WORK INSTRUCTION
Starting with the line that contains "LLBEING COLLECTIVE (C.W.C.)" and going on through the line that contains "side Plaza Shopping", output the data below as a JSON list of strings with one string per line, leaving out any blank lines.

RECORDS SUPPLIED
○ ○ ○

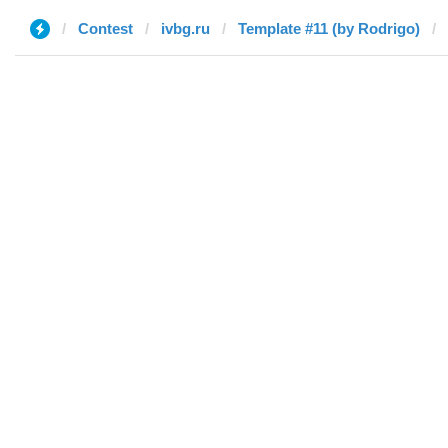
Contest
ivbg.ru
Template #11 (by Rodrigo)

○ ○ ○

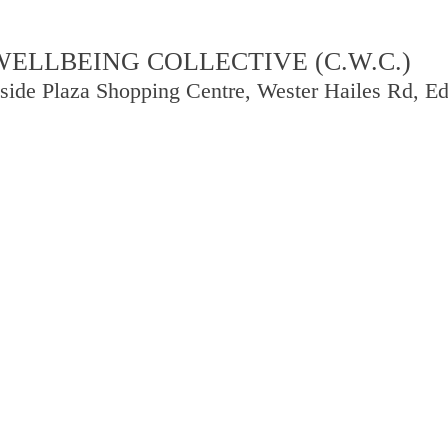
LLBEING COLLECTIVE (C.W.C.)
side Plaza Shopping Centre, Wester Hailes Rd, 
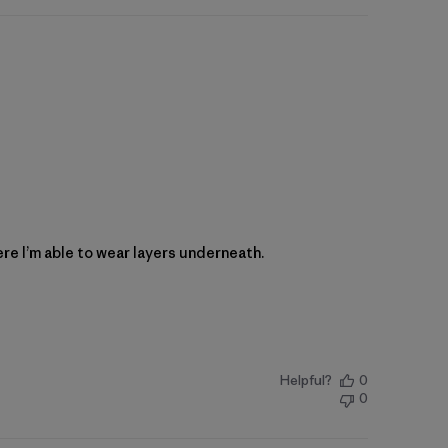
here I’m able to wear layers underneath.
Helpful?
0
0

○ ○ ○

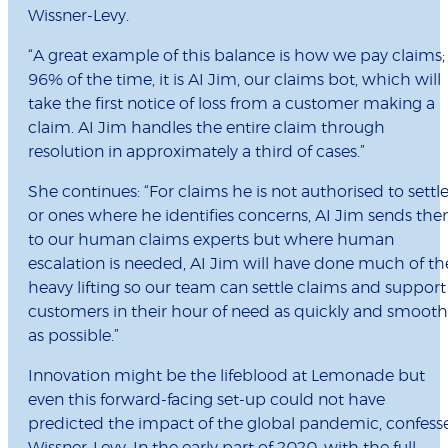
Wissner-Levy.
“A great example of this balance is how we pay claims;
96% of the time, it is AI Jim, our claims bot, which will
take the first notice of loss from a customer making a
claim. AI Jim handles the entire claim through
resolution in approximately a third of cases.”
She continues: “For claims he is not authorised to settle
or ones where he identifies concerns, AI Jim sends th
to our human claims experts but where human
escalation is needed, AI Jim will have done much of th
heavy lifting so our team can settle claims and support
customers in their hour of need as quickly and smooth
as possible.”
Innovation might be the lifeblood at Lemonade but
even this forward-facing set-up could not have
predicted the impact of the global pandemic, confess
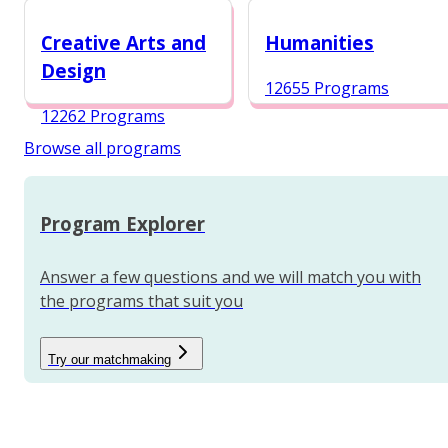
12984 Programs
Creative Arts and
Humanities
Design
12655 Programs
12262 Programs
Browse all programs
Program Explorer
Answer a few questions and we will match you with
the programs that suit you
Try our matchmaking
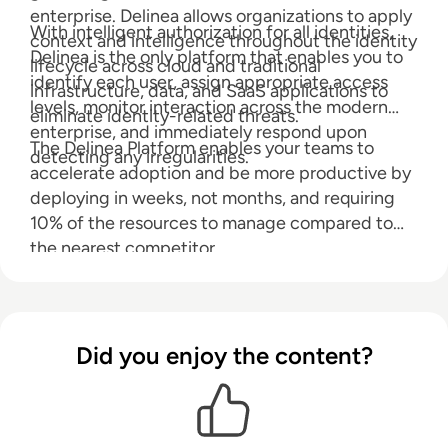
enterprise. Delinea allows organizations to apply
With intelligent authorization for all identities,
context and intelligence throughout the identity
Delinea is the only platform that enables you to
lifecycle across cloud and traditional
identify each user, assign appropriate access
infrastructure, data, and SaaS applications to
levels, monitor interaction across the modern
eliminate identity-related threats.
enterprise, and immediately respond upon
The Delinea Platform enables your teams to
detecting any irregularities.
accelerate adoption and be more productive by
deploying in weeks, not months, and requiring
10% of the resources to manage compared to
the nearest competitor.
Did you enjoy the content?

○ ○ ○

YOUR RESPONSE
[
  "LLBEING COLLECTIVE (C.W.C.)",
  "side Plaza Shopping Centre, Wester Hailes Rd, "
]